== TASK BRIEF ==
Starting at the first line of the data below, retype every line up to and including the one containing "### Prerequisites".

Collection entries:
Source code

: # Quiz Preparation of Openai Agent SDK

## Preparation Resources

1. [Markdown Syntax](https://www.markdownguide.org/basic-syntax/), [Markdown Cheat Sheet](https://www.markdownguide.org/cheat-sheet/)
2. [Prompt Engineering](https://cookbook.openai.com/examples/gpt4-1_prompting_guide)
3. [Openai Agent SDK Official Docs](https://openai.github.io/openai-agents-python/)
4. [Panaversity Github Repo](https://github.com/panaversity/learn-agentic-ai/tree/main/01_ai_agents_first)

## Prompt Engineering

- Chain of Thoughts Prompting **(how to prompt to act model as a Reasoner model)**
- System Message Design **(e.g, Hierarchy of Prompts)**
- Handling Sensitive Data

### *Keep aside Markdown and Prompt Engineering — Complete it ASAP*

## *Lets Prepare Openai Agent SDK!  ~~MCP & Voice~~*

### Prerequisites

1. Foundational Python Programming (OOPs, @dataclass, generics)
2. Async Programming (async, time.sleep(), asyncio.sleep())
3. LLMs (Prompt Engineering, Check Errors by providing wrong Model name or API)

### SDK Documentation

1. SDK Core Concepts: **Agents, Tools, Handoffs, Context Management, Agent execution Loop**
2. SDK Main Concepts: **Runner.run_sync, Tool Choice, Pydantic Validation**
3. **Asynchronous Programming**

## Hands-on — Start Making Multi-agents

== EXERCISE RESPONSE ==
Source code

: # Quiz Preparation of Openai Agent SDK

## Preparation Resources

1. [Markdown Syntax](https://www.markdownguide.org/basic-syntax/), [Markdown Cheat Sheet](https://www.markdownguide.org/cheat-sheet/)
2. [Prompt Engineering](https://cookbook.openai.com/examples/gpt4-1_prompting_guide)
3. [Openai Agent SDK Official Docs](https://openai.github.io/openai-agents-python/)
4. [Panaversity Github Repo](https://github.com/panaversity/learn-agentic-ai/tree/main/01_ai_agents_first)

## Prompt Engineering

- Chain of Thoughts Prompting **(how to prompt to act model as a Reasoner model)**
- System Message Design **(e.g, Hierarchy of Prompts)**
- Handling Sensitive Data

### *Keep aside Markdown and Prompt Engineering — Complete it ASAP*

## *Lets Prepare Openai Agent SDK!  ~~MCP & Voice~~*

### Prerequisites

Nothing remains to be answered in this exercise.